The presence of the artificial singularity in Equation (27) at $\theta =0$ and $\pi$ suggests a possibility of the existence of singular solutions with the asymptotic form

$$v_{\sin \mathrm{g}}^{\left(m\right)}\left(\theta \right)\approx v_0^{\left(m\right)}{\theta }^{-1},\mathrm{or}{v}_{\sin \mathrm{g}}^{\left(m\right)}\left(\theta \right)\approx v_0^{\left(m\right)}{(\pi -\theta )}^{-1}.$$

(29)

The substitution of this ansatz in Equation (27) yields

$${\left(v_0^{\left(m\right)}\right)}^2=\frac{1}{2}\left(1-m^2\right).$$

(30)

Obviously, it follows from Equation (30) that the singular solution may exist only for $m=0$ (in particular, for $m=0$ and $U_0=0$ Equation (27) has an exact singular solution, $v^{\left(0\right)}\left(U_0=0\right)={\left(\sqrt{2}sin\theta \right)}^{-1}$). Actually, the singular solution (29) is irrelevant, as the respective normalization integral includes a divergent factor, ${\int }_0^{\pi }{\left[v_{\sin \mathrm{g}}^{(m=0)}\left(\theta \right)\right]}^{2}sin\theta d\theta =\infty$.

Dataset content >>
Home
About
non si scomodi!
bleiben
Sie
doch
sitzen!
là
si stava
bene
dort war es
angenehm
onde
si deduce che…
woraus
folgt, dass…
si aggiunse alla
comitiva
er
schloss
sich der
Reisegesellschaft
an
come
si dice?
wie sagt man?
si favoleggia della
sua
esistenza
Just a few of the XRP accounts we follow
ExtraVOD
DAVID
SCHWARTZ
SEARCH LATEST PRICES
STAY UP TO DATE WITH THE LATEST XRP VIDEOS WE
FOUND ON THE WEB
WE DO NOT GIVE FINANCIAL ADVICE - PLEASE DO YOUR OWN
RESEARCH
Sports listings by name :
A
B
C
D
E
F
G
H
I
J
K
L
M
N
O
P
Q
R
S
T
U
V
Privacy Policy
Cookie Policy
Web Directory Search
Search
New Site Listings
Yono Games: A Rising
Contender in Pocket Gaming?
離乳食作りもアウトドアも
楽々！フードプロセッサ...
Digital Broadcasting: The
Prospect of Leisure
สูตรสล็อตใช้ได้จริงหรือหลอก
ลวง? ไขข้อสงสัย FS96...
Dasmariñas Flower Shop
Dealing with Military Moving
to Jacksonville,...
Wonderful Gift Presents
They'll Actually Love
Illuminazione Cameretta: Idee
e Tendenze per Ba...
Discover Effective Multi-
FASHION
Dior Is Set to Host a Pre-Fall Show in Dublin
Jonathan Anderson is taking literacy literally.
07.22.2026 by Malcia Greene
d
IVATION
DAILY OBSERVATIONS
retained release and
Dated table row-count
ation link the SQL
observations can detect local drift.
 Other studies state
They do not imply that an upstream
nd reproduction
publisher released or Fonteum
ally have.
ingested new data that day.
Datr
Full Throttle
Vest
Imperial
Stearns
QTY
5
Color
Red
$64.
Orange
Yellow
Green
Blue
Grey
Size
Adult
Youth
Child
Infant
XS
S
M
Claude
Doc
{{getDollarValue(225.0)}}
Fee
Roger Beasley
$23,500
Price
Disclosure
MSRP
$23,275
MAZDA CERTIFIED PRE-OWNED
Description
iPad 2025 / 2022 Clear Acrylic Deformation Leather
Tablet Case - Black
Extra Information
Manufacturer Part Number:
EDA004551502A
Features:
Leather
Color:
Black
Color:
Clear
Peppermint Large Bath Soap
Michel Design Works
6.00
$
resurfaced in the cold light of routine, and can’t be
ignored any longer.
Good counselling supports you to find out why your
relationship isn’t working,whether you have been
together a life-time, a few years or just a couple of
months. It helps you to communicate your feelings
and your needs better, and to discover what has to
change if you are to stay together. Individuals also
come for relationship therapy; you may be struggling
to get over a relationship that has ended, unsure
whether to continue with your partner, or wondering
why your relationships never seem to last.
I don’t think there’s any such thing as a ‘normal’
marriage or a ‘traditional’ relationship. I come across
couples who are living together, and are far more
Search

Directive 1 >>
Summarize the passage on singular solutions in two sentences.
Directive 2 >>
List every equation number that the passage on singular solutions mentions or assigns.

Answer 1 >>
The artificial singularity of Equation (27) at θ = 0 and π suggests singular solutions behaving like v_0^(m) θ^(−1) or v_0^(m) (π − θ)^(−1), and substituting this ansatz gives (v_0^(m))² = (1 − m²)/2, so such a solution may exist only for m = 0. That singular solution is nonetheless irrelevant, because its normalization integral contains a divergent factor.

Answer 2 >>
- (27)
- (29)
- (30)